WORK REQUIRED: Copy every line of text in the records below word for word, and leave the pictures out of your answer.
(begin)
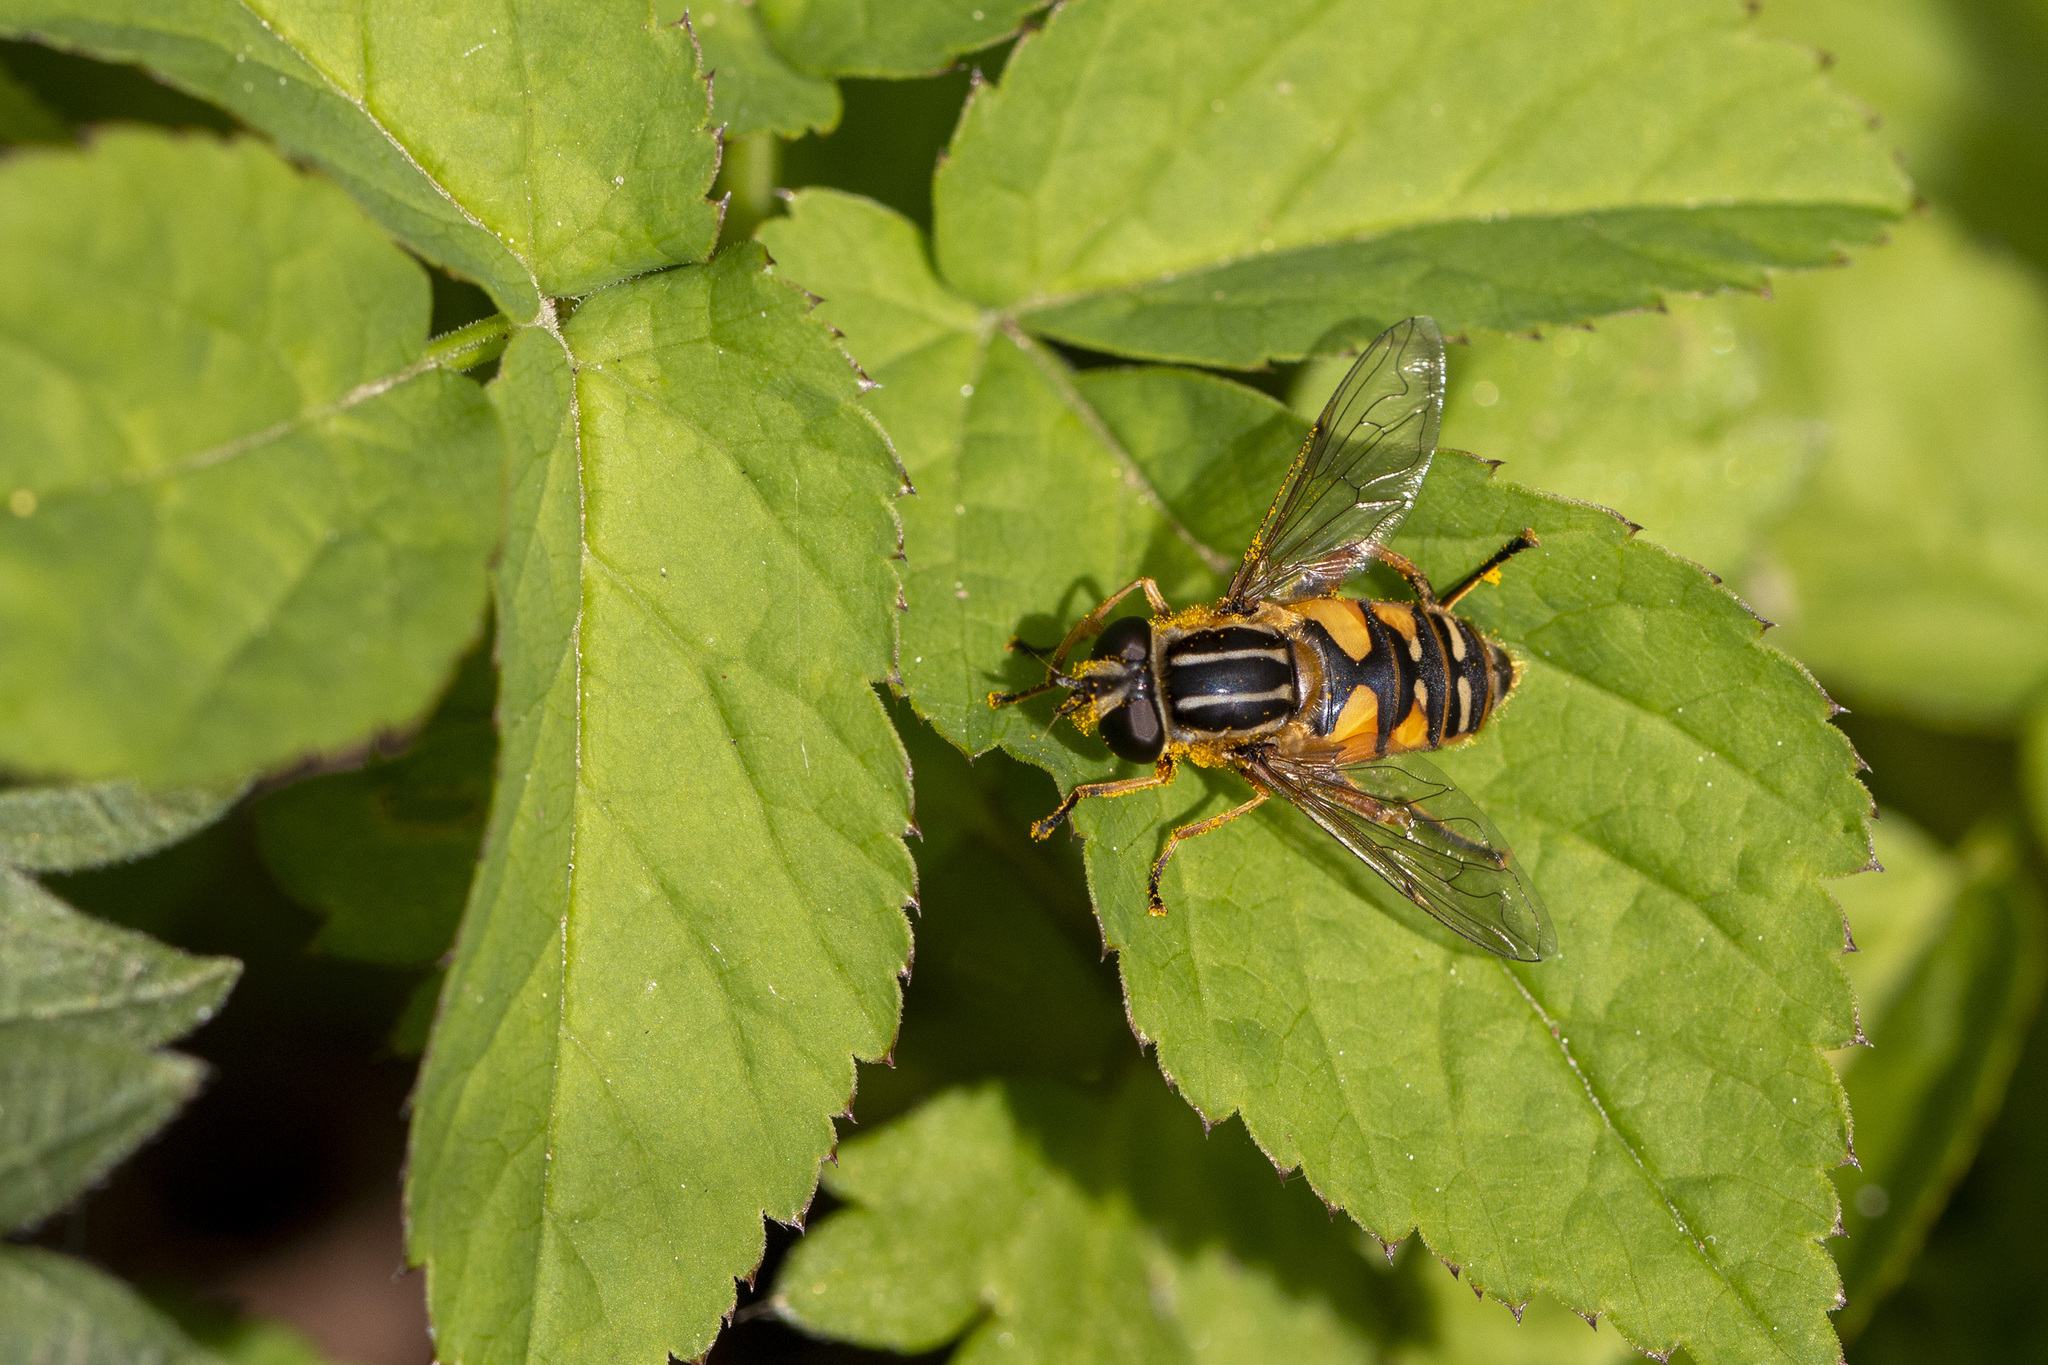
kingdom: Animalia
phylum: Arthropoda
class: Insecta
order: Diptera
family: Syrphidae
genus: Helophilus
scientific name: Helophilus pendulus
(end)
OUTPUT:
kingdom: Animalia
phylum: Arthropoda
class: Insecta
order: Diptera
family: Syrphidae
genus: Helophilus
scientific name: Helophilus pendulus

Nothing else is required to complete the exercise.